ŞENİZ BENGÜER ‘MONO’YLA DÖNDÜ


2019, Seventh House, Solar Beach derken Şeniz Bengüer kayıplara karışmıştı. Geçen hafta Ritz’in altında, Redroom’a komşu bir mekanla yeniden eğlence hayatına geri döndü: Mono

Her zamanki gibi güleryüzlü olan Bengüer, şık bir kulüp yapmış. Özellikle ışık sistemine bayıldım ‘Mono’nun. Ritz’in altı, geçen yıl A Plus’ta meydana gelen kavga dövüş olayları sebebiyle ‘sabıkalı’ydı gözümde, ki bunu Bengüer’e de söyledim.

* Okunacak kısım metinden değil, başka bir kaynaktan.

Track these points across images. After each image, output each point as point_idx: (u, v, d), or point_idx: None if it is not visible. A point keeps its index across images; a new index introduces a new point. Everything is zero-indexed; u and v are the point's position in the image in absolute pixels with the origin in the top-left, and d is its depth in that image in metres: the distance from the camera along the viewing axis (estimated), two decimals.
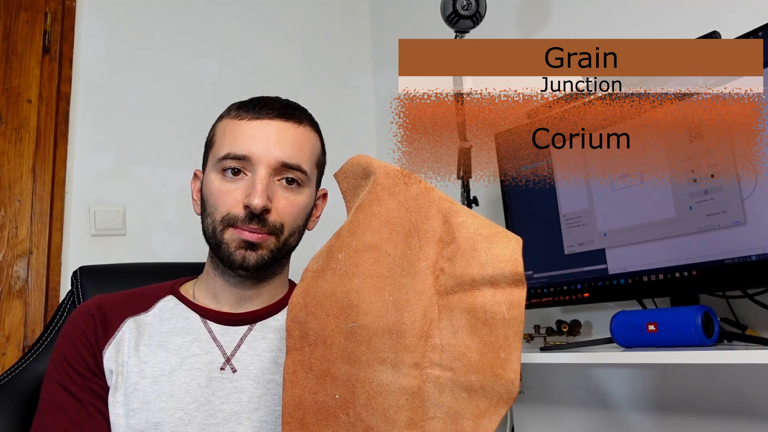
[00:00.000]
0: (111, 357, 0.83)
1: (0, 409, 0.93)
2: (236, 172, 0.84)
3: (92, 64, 1.67)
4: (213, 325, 0.87)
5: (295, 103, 0.91)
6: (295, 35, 1.97)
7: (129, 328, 0.86)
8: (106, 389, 0.82)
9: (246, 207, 0.82)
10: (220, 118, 0.90)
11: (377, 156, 2.02)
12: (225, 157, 0.84)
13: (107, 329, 0.85)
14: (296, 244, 0.90)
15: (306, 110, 0.91)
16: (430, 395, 0.58)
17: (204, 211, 0.87)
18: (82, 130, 1.63)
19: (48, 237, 1.54)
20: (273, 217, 0.83)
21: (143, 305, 0.89)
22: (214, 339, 0.86)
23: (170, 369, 0.82)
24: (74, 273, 1.09)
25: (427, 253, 0.62)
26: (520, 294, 0.57)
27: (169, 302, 0.90)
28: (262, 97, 0.89)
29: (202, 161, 0.92)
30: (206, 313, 0.88)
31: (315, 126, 0.92)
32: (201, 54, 1.81)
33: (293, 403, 0.67)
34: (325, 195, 0.97)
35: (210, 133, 0.91)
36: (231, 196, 0.83)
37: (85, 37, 1.67)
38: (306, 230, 0.92)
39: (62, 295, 1.50)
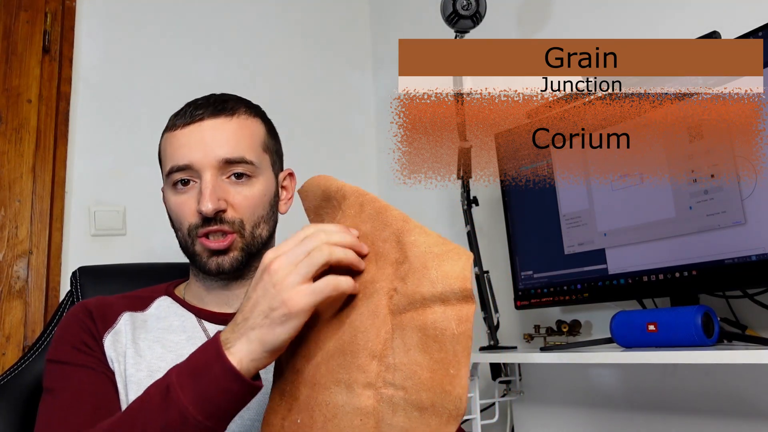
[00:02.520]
0: (110, 345, 0.83)
1: None
2: (185, 182, 0.84)
3: (92, 64, 1.67)
4: (208, 325, 0.87)
5: (228, 95, 0.90)
6: (295, 35, 1.97)
7: (125, 321, 0.86)
8: (111, 369, 0.82)
9: (199, 213, 0.83)
10: (162, 133, 0.90)
11: (377, 156, 2.02)
12: (170, 172, 0.85)
13: (106, 320, 0.85)
14: (270, 233, 0.90)
15: (241, 98, 0.90)
16: (384, 415, 0.58)
17: (173, 226, 0.89)
18: (82, 130, 1.63)
19: (48, 237, 1.54)
20: (231, 215, 0.84)
21: (140, 304, 0.90)
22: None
23: (166, 365, 0.82)
24: (74, 273, 1.09)
25: (384, 274, 0.62)
26: (469, 309, 0.56)
27: (164, 302, 0.91)
28: (194, 99, 0.89)
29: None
30: (201, 313, 0.88)
31: (254, 111, 0.91)
32: (201, 54, 1.81)
33: (267, 428, 0.67)
34: (291, 174, 0.96)
35: (158, 150, 0.92)
36: (186, 207, 0.84)
37: (85, 37, 1.67)
38: (279, 213, 0.92)
39: (62, 295, 1.50)
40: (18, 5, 1.62)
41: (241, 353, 0.61)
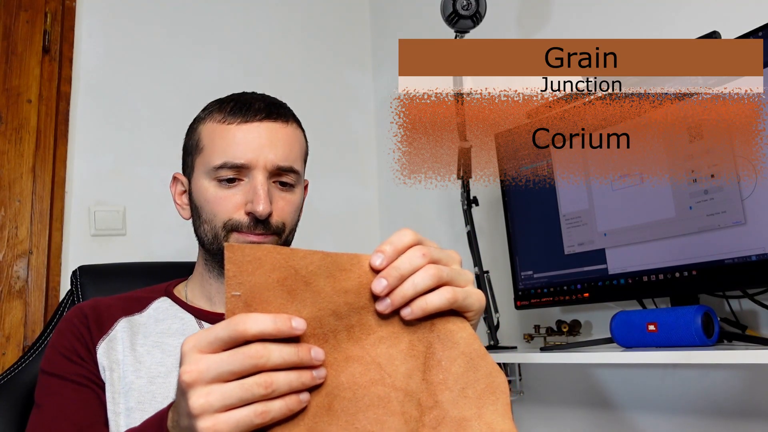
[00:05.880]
0: (104, 353, 0.83)
1: None
2: (231, 180, 0.83)
3: (92, 64, 1.67)
4: (208, 326, 0.87)
5: (276, 99, 0.90)
6: (295, 35, 1.97)
7: (122, 327, 0.85)
8: (102, 379, 0.82)
9: (249, 213, 0.82)
10: (201, 120, 0.88)
11: (377, 156, 2.02)
12: (221, 167, 0.82)
13: (101, 327, 0.85)
14: (292, 240, 0.90)
15: (287, 105, 0.90)
16: None
17: (199, 217, 0.86)
18: (82, 130, 1.63)
19: (48, 237, 1.54)
20: (275, 219, 0.83)
21: (137, 306, 0.89)
22: None
23: (166, 370, 0.82)
24: (74, 272, 1.09)
25: (406, 417, 0.51)
26: None
27: (163, 303, 0.90)
28: (243, 95, 0.88)
29: (182, 164, 0.91)
30: (201, 315, 0.88)
31: (298, 121, 0.91)
32: (201, 54, 1.81)
33: None
34: (306, 186, 0.96)
35: (193, 137, 0.89)
36: (230, 202, 0.83)
37: (85, 37, 1.67)
38: None
39: (62, 295, 1.50)
40: (18, 5, 1.62)
41: None
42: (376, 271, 0.51)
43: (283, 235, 0.85)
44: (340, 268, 0.50)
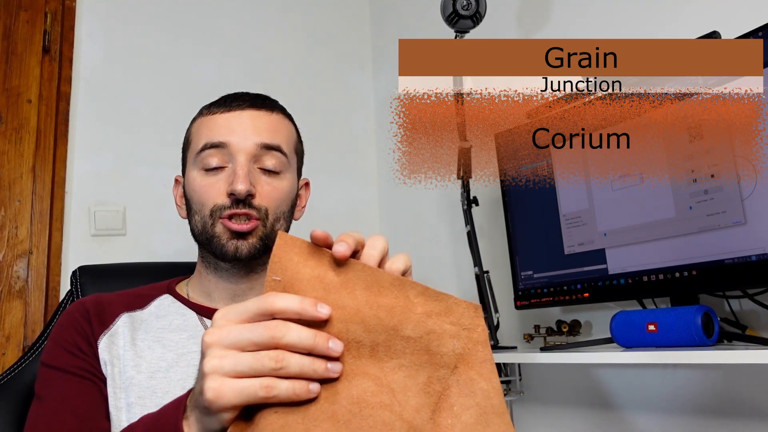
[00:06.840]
0: (105, 347, 0.83)
1: None
2: (215, 168, 0.85)
3: (92, 64, 1.67)
4: (209, 323, 0.87)
5: (264, 94, 0.92)
6: (295, 35, 1.97)
7: (124, 322, 0.85)
8: (103, 374, 0.82)
9: (231, 194, 0.83)
10: (193, 121, 0.92)
11: (377, 156, 2.02)
12: (203, 149, 0.85)
13: (103, 321, 0.85)
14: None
15: (277, 101, 0.92)
16: None
17: (190, 209, 0.88)
18: (82, 130, 1.63)
19: (48, 237, 1.54)
20: (258, 202, 0.84)
21: (139, 303, 0.89)
22: None
23: (167, 365, 0.82)
24: (74, 272, 1.09)
25: None
26: None
27: (165, 300, 0.90)
28: (230, 93, 0.90)
29: (181, 167, 0.93)
30: (202, 311, 0.88)
31: (288, 115, 0.93)
32: (201, 54, 1.81)
33: None
34: (307, 184, 0.97)
35: (185, 136, 0.92)
36: (214, 189, 0.84)
37: (85, 37, 1.68)
38: (293, 220, 0.93)
39: (62, 295, 1.50)
40: (18, 5, 1.62)
41: (193, 427, 0.55)
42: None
43: (267, 222, 0.85)
44: (379, 285, 0.51)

Ama ‘Mono’, ilerde iyi bir alternatif olabilir Ritz içinde. Hafta sonu bir deneyin derim.


ŞİMDİ NELER SEKSİ?

Hırsız&Polis dizisinde ‘Mavi’yi oynayan Özlem Düvencioğlu.

Düvencioğlu’nun Almanya’dan geldiği günden beri kaldığı Maçka’daki butik otel Housez Suit.

Apple’ın bin şarkı kapasiteli, kurşun kalemden daha ince olan yeni iPod’u, yani iPod Nano.

Dünyaca ünlü yayınevi Thames&Hudson’ın en hip metropoller için hazırladığı ‘Style City’ serisine eklenen ‘Style City İstanbul.’ Rehber, Bahadır Tanrıöver’in muhteşem fotoğraflarıyla dikkat çekiyor.

Reklam filmindeki doğallığı ve beklenmeyen esprili oyunculuğuyla Berrak Tüzünataç.

Nişantaşı’nda açılacak Vakkorama NY önüne park edilen (şov olsun diye) New York taksisi!